Given passage →
At startup, Python calls ``setlocale(LC_CTYPE, "")`` to use the user
``LC_CTYPE`` locale and then store the locale encoding,
``sys.getfilesystemencoding()``. In the whole lifetime of a Python process,
the same encoding and error handler are used to encode and decode data
from/to the operating system.

.. note::
   In some corner case, the *current* ``LC_CTYPE`` locale must be used
   instead of ``sys.getfilesystemencoding()``. For example, the ``time``
   module uses the *current* ``LC_CTYPE`` locale to decode timezone
   names.


The POSIX locale and its encoding
---------------------------------

The following environment variables are used to configure the locale, in
this preference order:

* ``LC_ALL``, most important variable
* ``LC_CTYPE``
* ``LANG``

The POSIX locale,also known as "the C locale", is used:

* if the first set variable is set to ``"C"``
* if all these variables are unset, for example when a program is
  started in an empty environment.

The encoding of the POSIX locale must be ASCII or a superset of ASCII.

On Linux, the POSIX locale uses the ASCII encoding.

On FreeBSD and Solaris, ``nl_langinfo(CODESET)`` announces an alias of
the ASCII encoding, whereas ``mbstowcs()`` and ``wcstombs()`` functions
use the ISO 8859-1 encoding (Latin1) in practice. The problem is that
``os.fsencode()`` and ``os.fsdecode()`` use
``locale.getpreferredencoding()`` codec. For example, if command line
arguments are decoded by ``mbstowcs()`` and encoded back by
``os.fsencode()``, an ``UnicodeEncodeError`` exception is raised instead
of retrieving the original byte string.

To fix this issue, Python checks since Python 3.4 if ``mbstowcs()``
really uses the ASCII encoding if the the ``LC_CTYPE`` uses the the
POSIX locale and ``nl_langinfo(CODESET)`` returns ``"ASCII"`` (or an
alias to ASCII). If not (the effective encoding is not ASCII), Python
uses its own ASCII codec instead of using ``mbstowcs()`` and
``wcstombs()`` functions for operating system data.

See the `POSIX locale (2016 Edition)
<http://pubs.opengroup.org/onlinepubs/9699919799/basedefs/V1_chap07.html>`_.


POSIX locale used by mistake
----------------------------

In many cases, the POSIX locale is not really expected by users who get
it by mistake. Examples:

* program started in an empty environment
* User forcing LANG=C to get messages in english
* LANG=C used for bad reasons, without being aware of the ASCII encoding
* SSH shell
* User locale set to a non-existing locale, typo in the locale name for
  example


C.UTF-8 and C.utf8 locales
--------------------------

Some UNIX operating systems provide a variant of the POSIX locale using the
UTF-8 encoding:

* Fedora 25: ``"C.utf8"`` or ``"C.UTF-8"``
* Debian (eglibc 2.13-1, 2011), Ubuntu: ``"C.UTF-8"``
* HP-UX: ``"C.utf8"``

It was proposed to add a ``C.UTF-8`` locale to the glibc: `glibc C.UTF-8
proposal <https://sourceware.org/glibc/wiki/Proposals/C.UTF-8>`_.

It is not planned to add such locale to BSD systems.

Records provided →
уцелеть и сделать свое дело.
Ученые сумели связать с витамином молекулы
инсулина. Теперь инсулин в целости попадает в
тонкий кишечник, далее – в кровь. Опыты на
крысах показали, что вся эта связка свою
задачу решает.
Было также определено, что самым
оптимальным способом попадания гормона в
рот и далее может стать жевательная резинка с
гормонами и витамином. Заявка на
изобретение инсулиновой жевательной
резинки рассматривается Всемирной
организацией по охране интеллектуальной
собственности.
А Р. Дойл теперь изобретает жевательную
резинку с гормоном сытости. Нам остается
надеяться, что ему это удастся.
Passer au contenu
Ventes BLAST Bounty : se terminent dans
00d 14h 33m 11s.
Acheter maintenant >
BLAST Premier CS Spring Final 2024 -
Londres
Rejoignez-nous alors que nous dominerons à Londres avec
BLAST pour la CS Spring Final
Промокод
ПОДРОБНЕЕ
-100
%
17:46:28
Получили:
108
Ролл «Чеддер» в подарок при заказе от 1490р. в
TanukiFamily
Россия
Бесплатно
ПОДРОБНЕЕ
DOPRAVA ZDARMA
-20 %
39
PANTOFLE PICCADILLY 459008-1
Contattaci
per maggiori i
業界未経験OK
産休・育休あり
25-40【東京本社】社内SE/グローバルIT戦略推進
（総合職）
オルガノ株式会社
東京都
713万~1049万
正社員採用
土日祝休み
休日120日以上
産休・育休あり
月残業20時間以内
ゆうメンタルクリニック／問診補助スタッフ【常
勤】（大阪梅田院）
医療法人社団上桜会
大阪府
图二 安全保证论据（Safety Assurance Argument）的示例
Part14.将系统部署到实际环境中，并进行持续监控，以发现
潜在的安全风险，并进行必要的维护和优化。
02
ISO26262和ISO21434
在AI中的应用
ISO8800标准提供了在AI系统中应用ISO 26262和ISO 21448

What this exercise asks →
1) In the passage on Python's locale encoding, which environment variable has the highest preference for configuring the locale?
2) Pick up the passage on Python's locale encoding after its last sentence and continue it.

Results of the exercise →
1) LC_ALL

2)
Popularity of the UTF-8 encoding
--------------------------------

Python 3 uses UTF-8 by default for Python source files.

On Mac OS X, Windows and Android, Python always use UTF-8 for operating
system data. For Windows, see the PEP 529: "Change Windows filesystem
encoding to UTF-8".

On Linux, UTF-8 became the defacto standard encoding,
replacing legacy encodings like ISO 8859-1 or ShiftJIS. For example,
using different encodings for filenames and standard streams is likely
to create mojibake, so UTF-8 is now used *everywhere*.

The UTF-8 encoding is the default encoding of XML and JSON file format.
In January 2017, UTF-8 was used in `more than 88% of web pages
<https://w3techs.com/technologies/details/en-utf8/all/all>`_ (HTML,
Javascript, CSS, etc.).

See `utf8everywhere.org <http://utf8everywhere.org/>`_ for more general
information on the UTF-8 codec.

.. note::
   Some applications and operating systems (especially Windows) use Byte
   Order Markers (BOM) to indicate the used Unicode encoding: UTF-7,
   UTF-8, UTF-16-LE, etc. BOM are not well supported and rarely used in
   Python.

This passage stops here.